++++ PASSAGE FOR REVIEW ++++

Adam Dubin
Photo credit: Tashina Byrd

an interview w/ 'Murder In The Front Row' director + NYCC panel & more screenings announced

Adam Dubin
Photo credit: Tashina Byrd

When Bazillion Points released the Murder in the Front Row book in 2012, Invisible Oranges realized what a treasure trove it was. Justin Norton interviewed co-authors Brian Lew and Harold Oimoen before the book hit shelves. The collection of photographs from the epicenter of the potent Bay Area thrash scene showcased a time before camera phones could document the exact moments Kirk Hammett made the bold move from Exodus to Metallica, Slayer ditched wearing eyeliner, and Dave Mustaine would play the first Megadeth shows.

At the 2013 edition of the Outside Lands Music Festival at San Francisco’s Golden Gate Park, Lew would meet up with Adam Dubin. Although an “outsider” from the San Francisco scene as a native New Yorker, Dubin had been working with Metallica since 1990 when doing a record company promo on the recording of what would be known as “The Black Album” expanded into the four-and-a-half hour A Year and a Half in the Life of Metallica documentary that showed Metallica go from underground heroes-done-good to this generation’s biggest rock band. It would begin three decades of work with the band.

Dubin knew there was something special within those pages that showed the band way before he ever met them and the scene that they transcended to get to that point. In fact, he knew it as far back as the first interviews he did with the band before the book even existed.

“By the time I got to work with Metallica which was in the fall of 1990, there was already a bunch of things about them that were legendary. It would be years before I would untangle it and I always felt like I would enjoy an experience of going back before I entered the world with them and seeing what made them,” he said.

“There was an interesting moment that I remember. It was the first time that I ever interviewed Kirk Hammett on camera in a real way which was in October of 1991, and we were making an interview series. I cut together a film that ran before on the ‘Wherever I May Roam’ tour. He said something like, ‘I started Exodus.’ I didn’t know he did Exodus. He very vaguely touched on it, but it stuck in my head for some reason. It was almost like Kirk’s life started when he joined Metallica, you know?”

https://youtu.be/JImsHFVztGI

We’re speaking at a Philadelphia pizza place around the corner from PhilaMOCA. The mausoleum-turned-art space is hosting two sold-out screenings of the Murder in the Front Row documentary whose existence is owed to both his early curiosity and the impressive photographs in the book.

“What I loved was, when I finally got my hands on that book, there’s the whole life of what’s happening before Metallica comes to town and that was really interesting, and then you see the effect when Metallica does come to town,” he explained. “You see an effect in two ways: you see the effect on the scene [and] you see the effect on Metallica, because Metallica’s not in San Francisco for six months and by that point they were already 50% a Bay Area band, you know? I was like ah-ha… that is a story that’s interesting to tell.

++++ DATA FOR THE TASK ++++

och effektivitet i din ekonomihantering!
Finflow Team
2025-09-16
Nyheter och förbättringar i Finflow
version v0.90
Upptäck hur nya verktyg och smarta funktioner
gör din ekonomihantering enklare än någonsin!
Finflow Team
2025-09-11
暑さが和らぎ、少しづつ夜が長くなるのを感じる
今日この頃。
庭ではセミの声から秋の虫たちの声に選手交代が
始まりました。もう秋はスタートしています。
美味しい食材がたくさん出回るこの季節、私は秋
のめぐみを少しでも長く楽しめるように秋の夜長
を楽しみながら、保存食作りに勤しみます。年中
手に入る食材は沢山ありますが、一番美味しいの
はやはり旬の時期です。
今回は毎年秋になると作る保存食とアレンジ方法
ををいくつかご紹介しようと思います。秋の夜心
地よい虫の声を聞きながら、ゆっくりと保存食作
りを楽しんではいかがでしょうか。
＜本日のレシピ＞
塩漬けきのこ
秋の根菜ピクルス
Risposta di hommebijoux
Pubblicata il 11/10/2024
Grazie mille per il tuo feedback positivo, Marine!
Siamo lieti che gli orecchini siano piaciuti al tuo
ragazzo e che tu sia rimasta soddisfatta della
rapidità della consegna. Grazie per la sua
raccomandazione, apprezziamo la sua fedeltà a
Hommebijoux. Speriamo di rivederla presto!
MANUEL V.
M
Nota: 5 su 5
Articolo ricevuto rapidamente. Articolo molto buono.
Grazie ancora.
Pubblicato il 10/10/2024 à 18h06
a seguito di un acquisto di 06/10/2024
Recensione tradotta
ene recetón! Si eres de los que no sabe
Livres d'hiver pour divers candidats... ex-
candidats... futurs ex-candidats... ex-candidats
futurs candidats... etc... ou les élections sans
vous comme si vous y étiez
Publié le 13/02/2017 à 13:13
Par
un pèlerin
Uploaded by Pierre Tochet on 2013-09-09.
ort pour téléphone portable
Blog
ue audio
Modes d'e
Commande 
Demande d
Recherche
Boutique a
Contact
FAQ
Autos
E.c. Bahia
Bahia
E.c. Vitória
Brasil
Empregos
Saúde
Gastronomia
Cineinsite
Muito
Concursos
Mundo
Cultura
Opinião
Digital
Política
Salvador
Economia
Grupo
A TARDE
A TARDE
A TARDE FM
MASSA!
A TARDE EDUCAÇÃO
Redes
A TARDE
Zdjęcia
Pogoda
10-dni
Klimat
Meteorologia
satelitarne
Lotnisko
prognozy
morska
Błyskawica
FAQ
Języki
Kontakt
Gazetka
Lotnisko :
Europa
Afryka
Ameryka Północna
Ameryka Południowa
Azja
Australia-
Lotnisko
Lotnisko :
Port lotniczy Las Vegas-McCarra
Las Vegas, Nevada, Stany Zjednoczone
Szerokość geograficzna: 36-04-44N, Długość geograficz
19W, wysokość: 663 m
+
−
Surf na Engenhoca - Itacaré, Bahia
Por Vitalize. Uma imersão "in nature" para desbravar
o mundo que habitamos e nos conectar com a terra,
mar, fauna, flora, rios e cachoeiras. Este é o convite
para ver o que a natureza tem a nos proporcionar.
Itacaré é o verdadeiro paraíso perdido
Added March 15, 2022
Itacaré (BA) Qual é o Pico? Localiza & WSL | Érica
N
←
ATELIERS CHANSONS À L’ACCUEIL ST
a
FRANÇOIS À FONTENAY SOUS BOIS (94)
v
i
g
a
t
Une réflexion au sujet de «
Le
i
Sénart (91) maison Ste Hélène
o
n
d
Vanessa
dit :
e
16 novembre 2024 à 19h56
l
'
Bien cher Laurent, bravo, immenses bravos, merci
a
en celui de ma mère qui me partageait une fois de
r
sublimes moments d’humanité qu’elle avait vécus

++++

**TASK LIST**:
**a.** Copy the records word for word, from their first line through the line containing "Nota: 5 su 5".
**b.** Continue the interview article about the Murder in the Front Row documentary, picking up right after its final sentence.
The text and the records come from unrelated sources.

**RESPONSES BY TASK**:
**a.**
och effektivitet i din ekonomihantering!
Finflow Team
2025-09-16
Nyheter och förbättringar i Finflow
version v0.90
Upptäck hur nya verktyg och smarta funktioner
gör din ekonomihantering enklare än någonsin!
Finflow Team
2025-09-11
暑さが和らぎ、少しづつ夜が長くなるのを感じる
今日この頃。
庭ではセミの声から秋の虫たちの声に選手交代が
始まりました。もう秋はスタートしています。
美味しい食材がたくさん出回るこの季節、私は秋
のめぐみを少しでも長く楽しめるように秋の夜長
を楽しみながら、保存食作りに勤しみます。年中
手に入る食材は沢山ありますが、一番美味しいの
はやはり旬の時期です。
今回は毎年秋になると作る保存食とアレンジ方法
ををいくつかご紹介しようと思います。秋の夜心
地よい虫の声を聞きながら、ゆっくりと保存食作
りを楽しんではいかがでしょうか。
＜本日のレシピ＞
塩漬けきのこ
秋の根菜ピクルス
Risposta di hommebijoux
Pubblicata il 11/10/2024
Grazie mille per il tuo feedback positivo, Marine!
Siamo lieti che gli orecchini siano piaciuti al tuo
ragazzo e che tu sia rimasta soddisfatta della
rapidità della consegna. Grazie per la sua
raccomandazione, apprezziamo la sua fedeltà a
Hommebijoux. Speriamo di rivederla presto!
MANUEL V.
M
Nota: 5 su 5

**b.**
“It was almost like a level playing field,” he continued. “Metallica wasn’t bigger than everybody else, they were just one of the guys looking for a guitar player or looking for a bass player. Then Mustaine comes back [and] he’s trying to keep it together so he has Kerry King with him. People were helping each other more than backbiting each other. So I wanted to explore that, and I guess it was like when Brian Lew handed me the book, I looked at these pictures, these wonderful pictures that just breathed to me. You could feel the sweat. You could feel the emotion in the pictures.”

As a native New Yorker whose formative years were spent with Rick Rubin at NYU which he parlayed into directing iconic Beastie Boys videos in the Licensed to Ill days and Def American videos for the likes of Trouble, Wolfsbane, Black Crowes, and The Four Horsemen, he wasn’t at Ruthie’s Inn when Slayer wrecked the place. He didn’t see Exodus at all, let alone with Hammett on guitar. He never set foot in The Stone. But he set about trying to use that to his advantage.

“I’m very clearly a Brooklyn New Yorker as my accent will tell,” he laughed. “But I had two things I think helped: one, it was an outsider’s perspective… rather than that be a hindrance, I used that as an asset. I could stand back from it and look. My insiders were Harold and Brian who created the book. But I could stand back from them. In a way, sometimes those guys, they couldn’t see out of there, they were so inside. I felt like I could look down from above a little bit. So that was one thing.”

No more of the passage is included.